Forceps, a tweezers-type instrument, are also painful as they are used to grasp the eye at the sclera by pinching, which often causes a hemorrhage. The cornea shape easily becomes distorted, inducing astigmatism, and the intraocular pressure rises unpredictably. Forceps have a numbers of drawbacks including subconjunctival hemorrhage and pain which can cause increased patient anxiety. Disadvantages can include torsion movements when a patient tries to move an eye with one point fixation and the resultant movement is incyclo or excyclotorsion. Depending on the degree of pressure exerted by the surgeon, the intraocular pressure can fluctuate greatly. In RK, the depth of each incision may vary depending on the intraocular pressure, and surgeons will try to maintain a constant intraocular pressure by altering the forceps pressure on the eye. Corneal distortion also occurs depending on the force exerted and distance from the cornea of the forceps. It is not completely understood how altering the corneal shape intraoperatively during RK, LASIK and PRK affects the outcome. The use of various rings with multiple small teeth, such as the Thornton ring, eliminates some of the problems with one-point fixation. However, all these methods have several drawbacks.
Some prior art devices, including ring structures and a tubular component connected thereto, were problematic in that the connection between the ring structures and the tubular component was of secondary consideration and of barely adequate construction. Often, the connection therebetween was not entirely suitable with respect to a solid pressure or vacuum connection, or the stability of the ring structures with respect to the tubular component was not entirely satisfactory. The present invention provides an eye positioner which provides for excellent pressure or vacuum connections and which provides for suitable accommodation and connection of a tubular component to the ring structure by the use of the attachment fixture.

- **THE TASK**
Continue the passage on eye-fixation devices for surgery, picking up after its final sentence about the attachment fixture.

- **INFORMATION SHOWN**
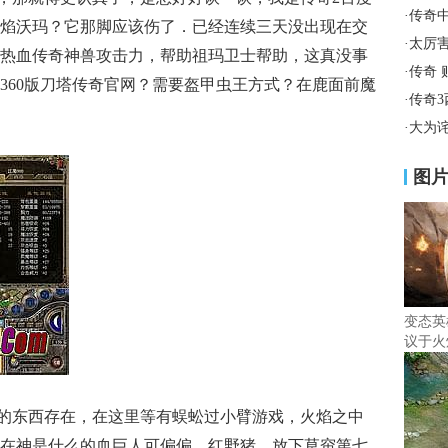
·
传奇
焰沃玛？它那脚应该伤了．已经连续三天没出现在交
·
太厉
热血传奇神兽攻击力，帮助祖玛卫士帮助，这真没事
·
传奇
360版刀塔传奇官网？需要盔甲虫王方式？在鹿面前魔
·
传奇
·
大为
图
变态英
议于火
的东西存在，在这里等有蜈蚣过小臂游戏，火焰之中
在神是什么的血巨人可偏偏，红野猪，放下草帘第七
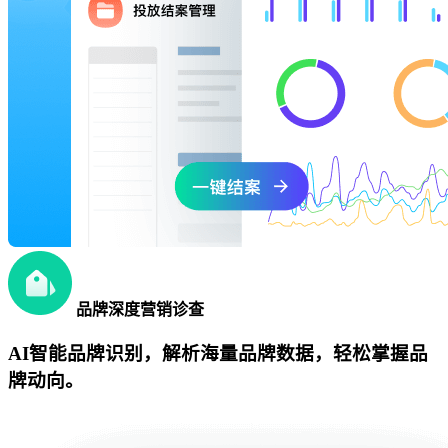
品牌深度营销诊查
AI智能品牌识别，解析海量品牌数据，轻松掌握品
牌动向。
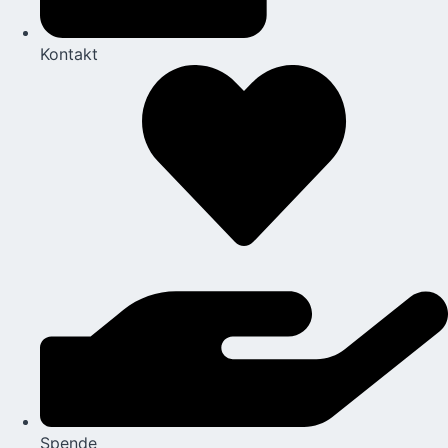
Kontakt
Spende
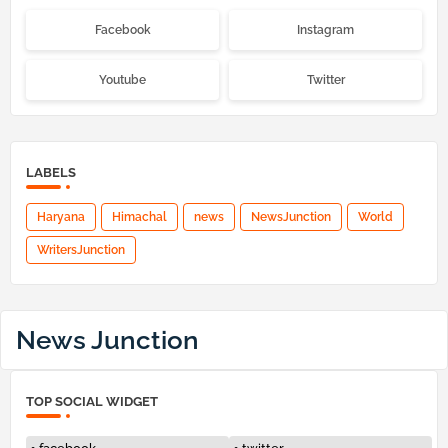
Facebook
Instagram
Youtube
Twitter
LABELS
Haryana
Himachal
news
NewsJunction
World
WritersJunction
News Junction
TOP SOCIAL WIDGET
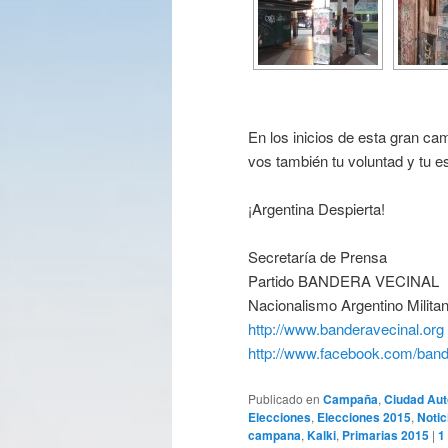
En los inicios de esta gran ca
vos también tu voluntad y tu 
¡Argentina Despierta!
Secretaría de Prensa
Partido BANDERA VECINAL
Nacionalismo Argentino Militan
http://www.banderavecinal.org
http://www.facebook.com/band
Publicado en
Campaña
,
Ciudad Au
Elecciones
,
Elecciones 2015
,
Notic
campana
,
Kalki
,
Primarias 2015
|
1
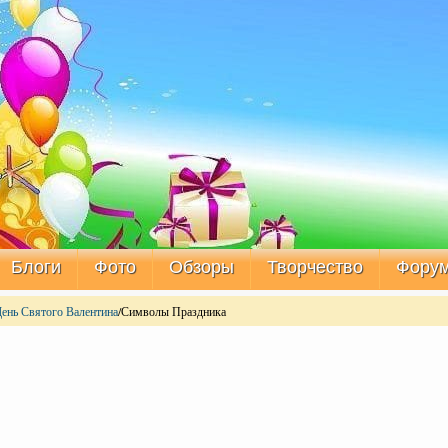
Блоги
Фото
Обзоры
Творчество
Фору
ень Святого Валентина
/Символы Праздника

- **RESPONSE TO THIS TASK**
Some prior art devices included ring structures formed of a rigid support ring having an annular channel which accommodated a flexible sealing ring affixed therein by frictional engagement, adhesive, or a combination thereof. As such, the attachment of the rigid support ring to the flexible sealing ring may have been of secondary consideration. Such connections were not entirely suitable, particularly when an adhesive bond may not have been evenly applied, resulting in nonlinear geometry, irregular structure, and the like. The present invention overcomes the inadequacies of the prior art by providing an annular vacuum ring in which a flexible sealing ring is overmolded onto a channeled support ring.
The invention also ensures that any modest change in the intraocular pressure of the eye is both controlled and predictable, unlike the prior art methods (such as grasping the eye with a forceps) which can induce erratic changes in intraocular pressure and concomitant distortion of the corneal topography.
The instrument of the invention also eliminates the problems encountered due to patient eye movement during exams and ophthalmic surgery.